─── Document extract ───

Losing Ground: Colorado’s Minorities
Losing Ground presents a disturbing yet compelling portrait of a state where black and Latino residents are falling further and further behind their white counterparts. That state is Colorado.
I-News journalists analyzed six decades of reports from the U.S. Census Bureau to track the state’s poverty rates, family income, high school and college graduation rates and home ownership. The analysis uncovered surprising trends in racial and ethnic disparities. Minority gains made during the era of the civil rights movement eroded with time.
Social progress from civil rights movement lost
By some of the most important measures of social progress, black and Latino residents of Colorado have lost ground compared to white residents in the decades since the civil rights movement.
Minority gains made during the 1960s and 1970s have eroded with time, an I-News Network analysis of six decades of demographic data from the U.S. Census Bureau found. In other categories, the gaps between whites and minorities have steadily widened since 1960.

───

Tasks to perform:
1 > Decide whether each statement agrees with the Losing Ground passage, answering yes or no and quoting the words from the passage that settle it.
(a) The analysis drew on four decades of Census Bureau reports.
(b) Minority gains from the 1960s and 1970s have worn away over time.
(c) In some categories, the gaps between whites and minorities have narrowed since 1960.
2 > Answer these questions using the Losing Ground passage.
(a) Which state does the passage portray?
(b) Whose journalists carried out the analysis?
(c) Which residents are said to have lost ground compared to white residents?
3 > Write the next part of the Losing Ground passage on Colorado's minorities, starting after its final sentence.
The material placed after this passage was taken from a different source.

─── Information supplied ───

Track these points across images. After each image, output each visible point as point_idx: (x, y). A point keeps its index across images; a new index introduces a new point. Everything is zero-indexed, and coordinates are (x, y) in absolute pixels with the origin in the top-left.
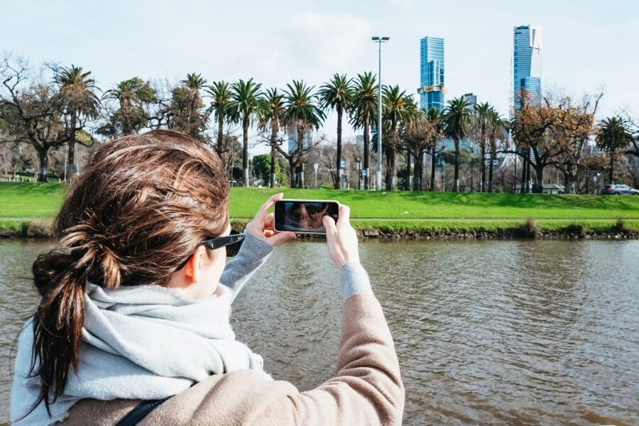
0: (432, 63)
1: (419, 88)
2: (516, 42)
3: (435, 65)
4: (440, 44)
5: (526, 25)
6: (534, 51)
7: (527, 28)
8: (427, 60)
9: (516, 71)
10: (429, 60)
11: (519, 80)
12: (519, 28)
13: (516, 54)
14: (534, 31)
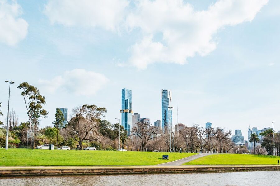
0: (127, 100)
1: (121, 110)
2: (163, 95)
3: (129, 101)
4: (130, 92)
5: (166, 90)
6: (170, 100)
7: (167, 91)
8: (125, 98)
9: (163, 107)
10: (126, 99)
11: (164, 111)
12: (164, 90)
13: (163, 100)
14: (169, 92)
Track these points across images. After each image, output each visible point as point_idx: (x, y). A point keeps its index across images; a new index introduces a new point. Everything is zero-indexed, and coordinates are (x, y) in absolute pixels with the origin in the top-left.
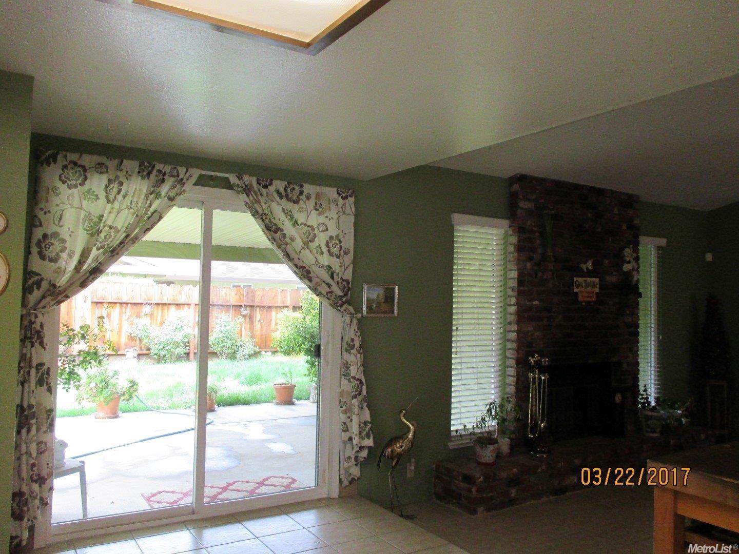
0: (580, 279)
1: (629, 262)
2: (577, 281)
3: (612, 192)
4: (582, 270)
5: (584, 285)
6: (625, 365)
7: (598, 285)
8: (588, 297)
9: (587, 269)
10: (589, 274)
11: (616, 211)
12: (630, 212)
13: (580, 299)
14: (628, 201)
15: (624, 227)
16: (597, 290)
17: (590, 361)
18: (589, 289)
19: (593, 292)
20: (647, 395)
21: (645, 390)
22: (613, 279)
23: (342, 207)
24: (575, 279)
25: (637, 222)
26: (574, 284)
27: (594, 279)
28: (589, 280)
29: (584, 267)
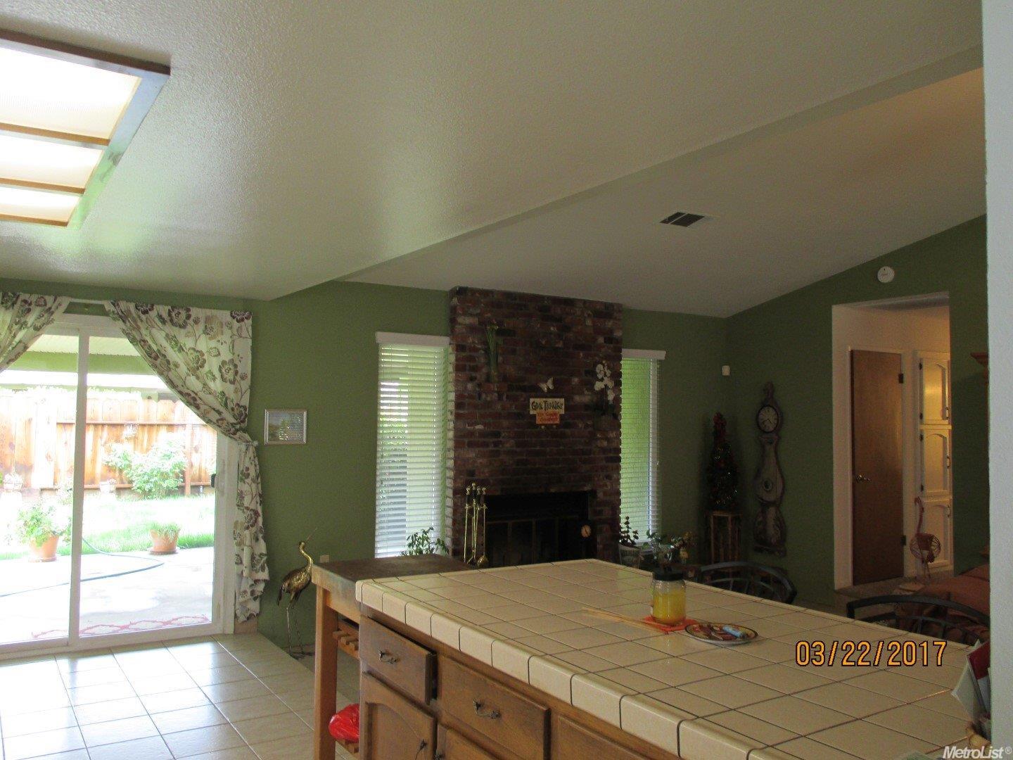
0: (538, 400)
1: (602, 380)
2: (534, 402)
3: (585, 302)
4: (540, 390)
5: (543, 406)
6: (600, 495)
7: (563, 407)
8: (549, 420)
9: (548, 388)
10: (550, 393)
11: (589, 322)
12: (609, 324)
13: (538, 422)
14: (606, 311)
15: (601, 340)
16: (562, 412)
17: (553, 490)
18: (551, 411)
19: (555, 414)
20: (628, 527)
21: (627, 523)
22: (585, 398)
23: (238, 331)
24: (532, 400)
25: (618, 334)
26: (531, 406)
27: (558, 400)
28: (550, 400)
29: (544, 387)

───

Outputs for the tasks:
1 >
(a) No: "six decades of reports from the U.S. Census Bureau"
(b) Yes: "Minority gains made during the 1960s and 1970s have eroded with time"
(c) No: "the gaps between whites and minorities have steadily widened since 1960"

2 >
(a) Colorado
(b) I-News
(c) Black and Latino residents

3 >
Civil rights activists march with political leaders, including Denver mayor Wellington Webb and Colorado Gov. Roy Romer, center, during a parade through Denver marking Martin Luther King Day in 1990. (Photo courtesy The Denver Public Library)
The analysis focused on family income, poverty rates, high school and college graduation and home ownership. Health data and justice records examined also revealed disparities.
Similar racial and ethnic inequities appear nationwide. But one glaring fact about Colorado is that it went from a state that was by most measures more equitable than the national average in the first decades covered by the analysis to one that is less so now.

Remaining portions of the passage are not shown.